Champagne Marie Copinet
Villenauxe La Grande, Champagne, France
Marie-Laure Copinet sits at the helm of the estate, having worked with her family in the Sézannais for over twenty years. In 2015, she and her husband Alexandre brought together their respective family holdings to create a new 9-hectare domaine. This marked a decisive new chapter: a consolidation of parcels across three significant sectors of the region, and an opportunity to fundamentally rethink both viticulture and winemaking.
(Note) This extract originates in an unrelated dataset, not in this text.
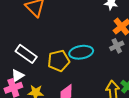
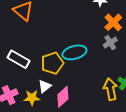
white triangle: (18, 76) -> (45, 86), moved

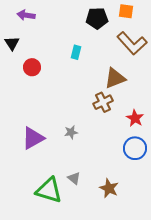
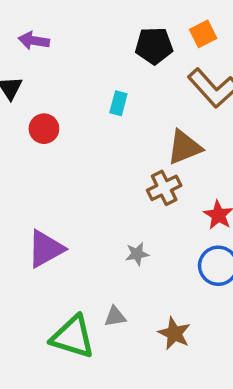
orange square: (126, 11) -> (203, 34), turned -35
gray star: (71, 132) -> (137, 254), moved
gray triangle: (74, 178) -> (115, 317), turned -48

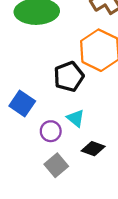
With a couple of exceptions, the estate now farms Chardonnay from the Sézannais (with the winery based in Villenauxe-la-Grande), Pinot Noir from the Côte des Bar, and Pinot Meunier from the Vallée de la Marne. These three origins provide markedly different geological foundations — the white clay and chalk of Sézanne, the Kimmeridgian limestone of the Côte des Bar, and the heavier clays of the Marne Valley — forming the backbone of Marie-Laure’s terroir-focused philosophy.
From the outset in 2015, she converted the vineyards to organic viticulture, prioritising soil vitality and long-term ecological balance. Biodynamic principles have since been introduced in selected parcels. Her approach is rooted in observation and site expression, with an emphasis on farming for full physiological ripeness. As a result, her wines are never chaptalised.
In the cellar, her intentions are very focused and very clear. Fermentations rely on indigenous yeasts, all the wines are allowed to go through malolactic fermentation, with no fining or filtration, zero dosage, and minimal sulfur. The focus is on single-vineyard, single-variety, single-vintage bottlings that clearly articulate origin. The resulting style is vinous and linear, structured more by site and texture than by autolytic character — a deliberate move away from the heavily lees-driven, overtly brioche-dominated profiles often associated with Champagne.
A clear expression of this philosophy is her singular cuvée “Argilla Villonissa,” vinified and aged in custom-made large clay eggs crafted from the same white clay found in her Chardonnay parcels in Villenauxe-la-Grande. It is a tangible extension of site into vessel.
In a region where tradition often dictates method, Marie-Laure Copinet stands among a small minority pursuing a rigorous, terroir-first path — reshaping the identity of her family estate through precision, independence, and a clear commitment to place.